**YOUR INSTRUCTIONS:**
Would you please copy the part of the material below that opens with the line containing "H&E whole-slide image, whole" and closes with the line containing "Pathologist's review note"? Copy it exactly, and only it.

[DATA RECORDS]

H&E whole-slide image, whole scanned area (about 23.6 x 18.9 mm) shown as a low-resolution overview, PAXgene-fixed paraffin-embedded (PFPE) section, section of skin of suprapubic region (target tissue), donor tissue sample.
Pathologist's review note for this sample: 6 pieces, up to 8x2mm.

[/DATA RECORDS]
[DATA RECORDS]

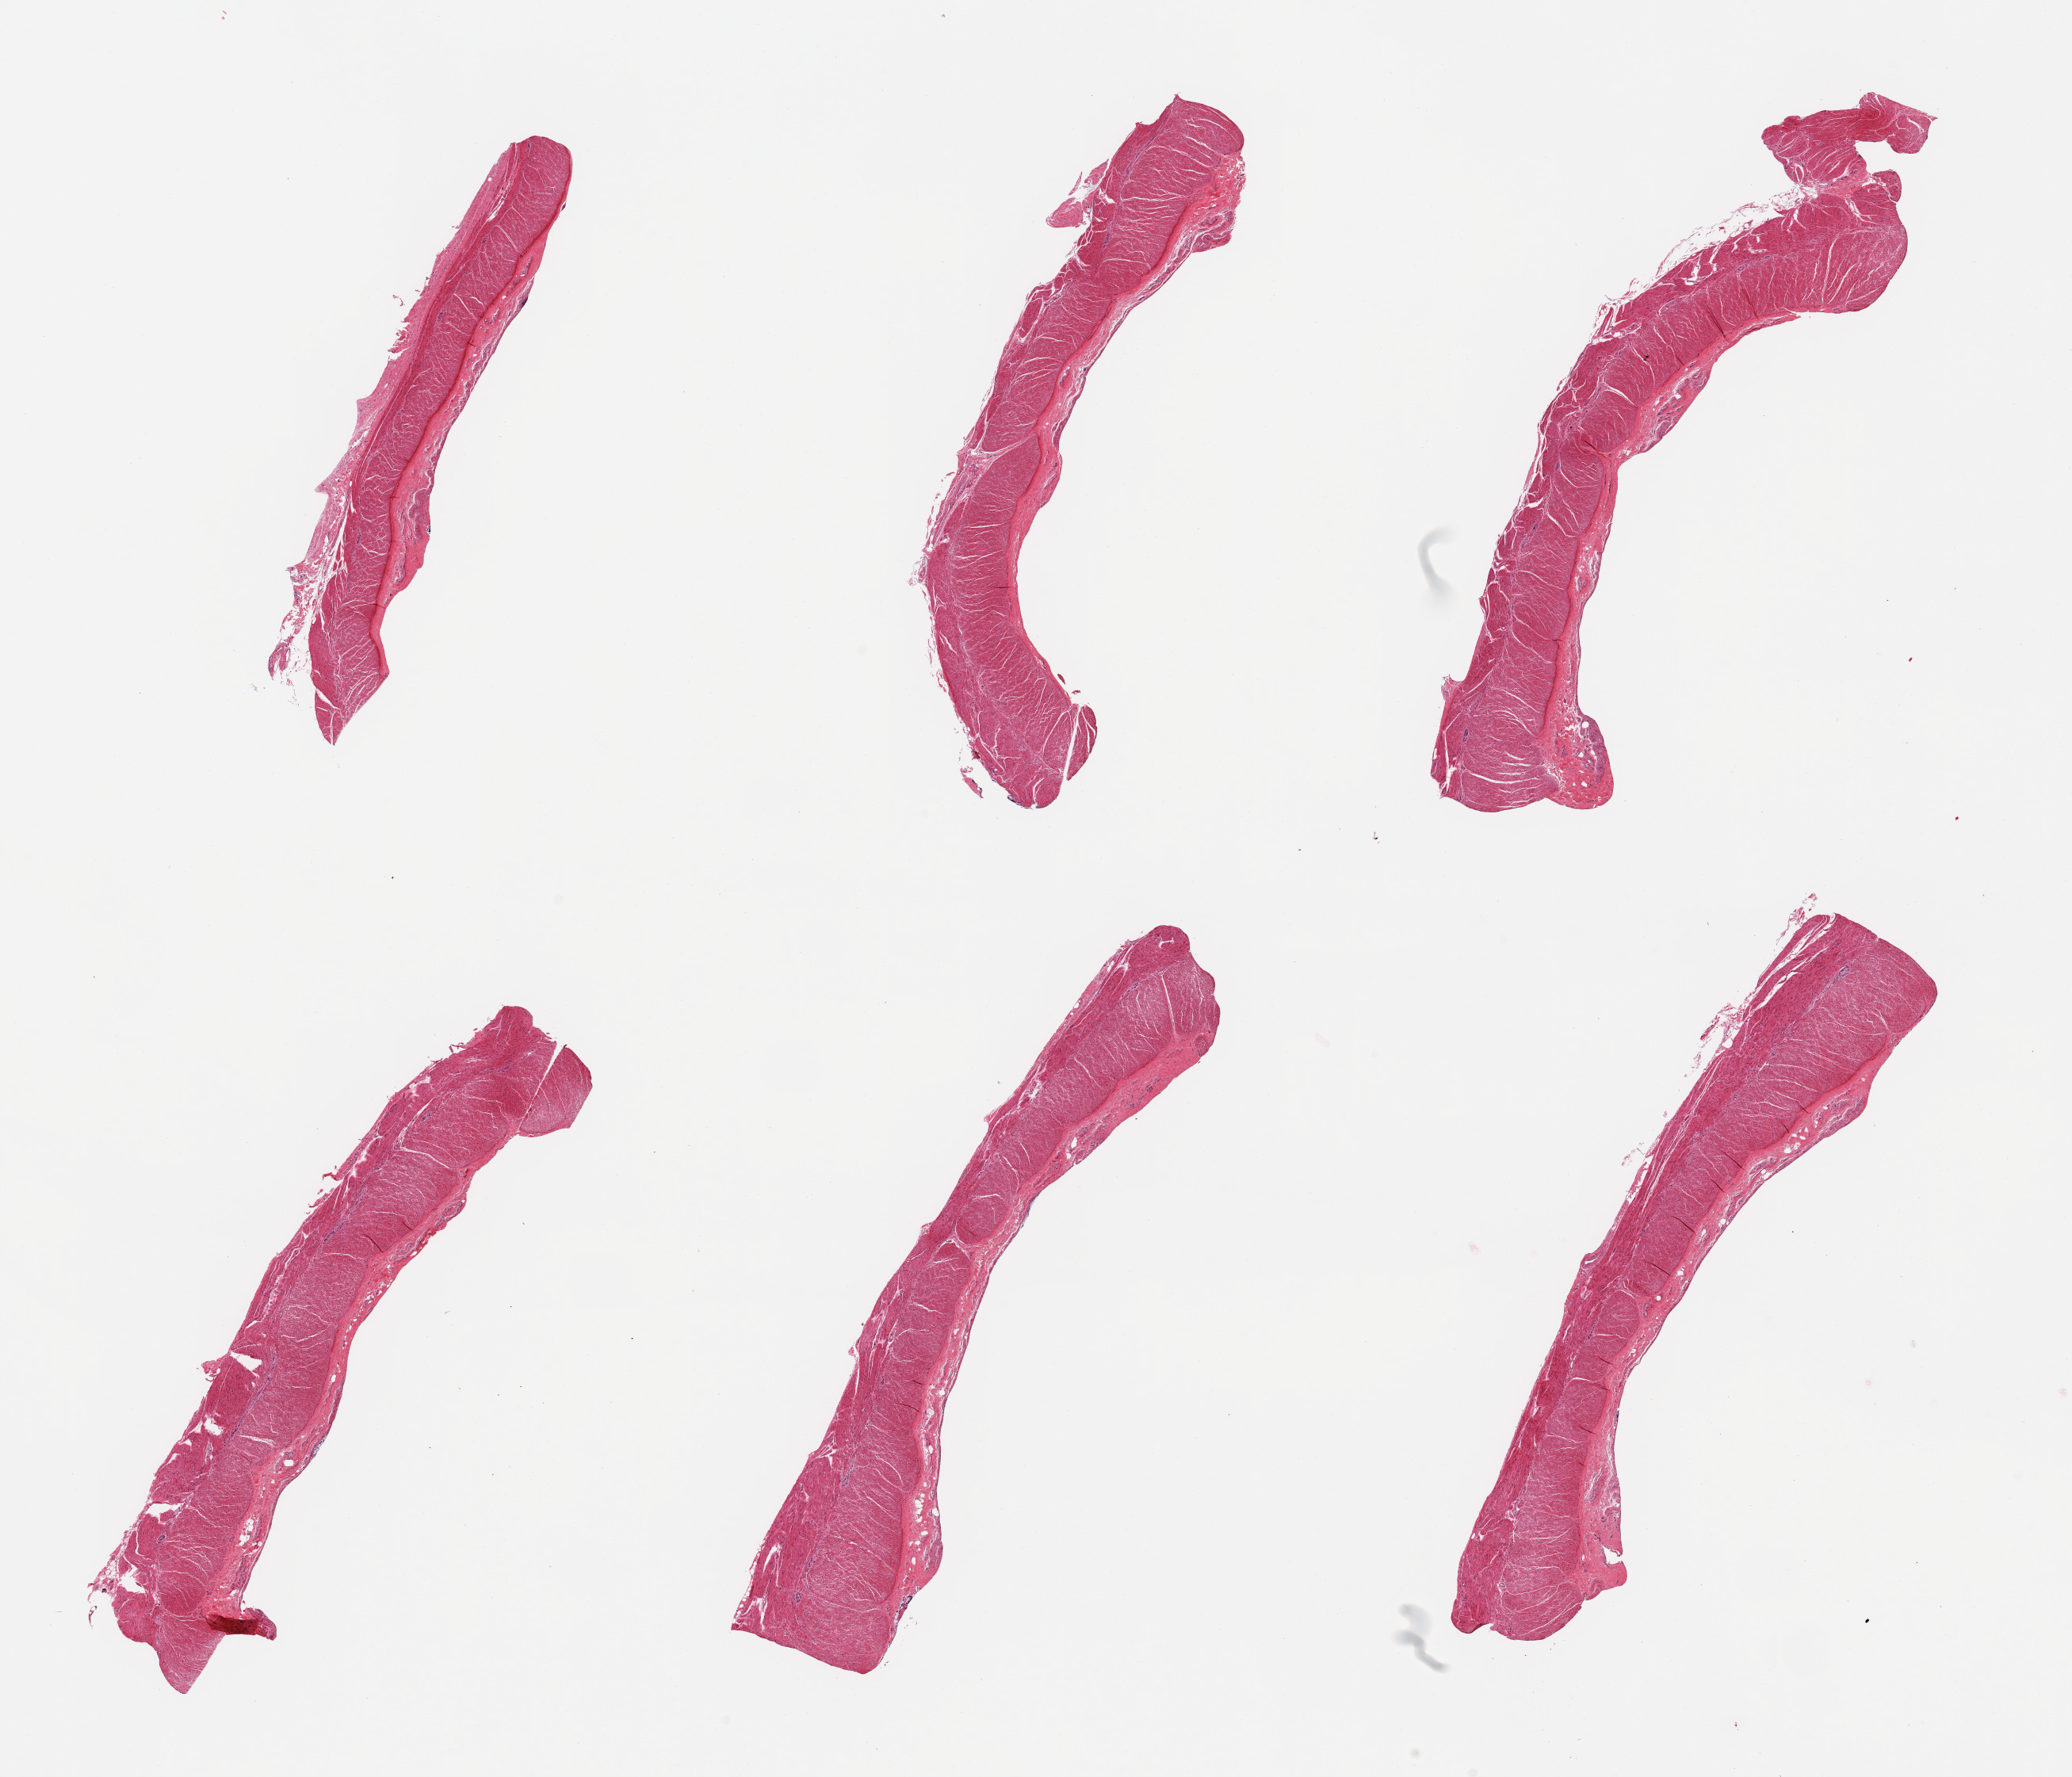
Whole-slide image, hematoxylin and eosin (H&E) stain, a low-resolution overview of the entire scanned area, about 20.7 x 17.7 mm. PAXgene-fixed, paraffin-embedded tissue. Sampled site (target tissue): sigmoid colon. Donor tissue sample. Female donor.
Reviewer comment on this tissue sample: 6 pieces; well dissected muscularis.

[/DATA RECORDS]
[DATA RECORDS]

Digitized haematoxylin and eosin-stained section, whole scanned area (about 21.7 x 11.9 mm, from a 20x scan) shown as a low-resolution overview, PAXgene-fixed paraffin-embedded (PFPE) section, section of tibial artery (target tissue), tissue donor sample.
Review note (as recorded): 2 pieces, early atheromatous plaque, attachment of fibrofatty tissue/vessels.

[/DATA RECORDS]

**RESPONSE TO THIS EXERCISE:**
H&E whole-slide image, whole scanned area (about 23.6 x 18.9 mm) shown as a low-resolution overview, PAXgene-fixed paraffin-embedded (PFPE) section, section of skin of suprapubic region (target tissue), donor tissue sample.
Pathologist's review note for this sample: 6 pieces, up to 8x2mm.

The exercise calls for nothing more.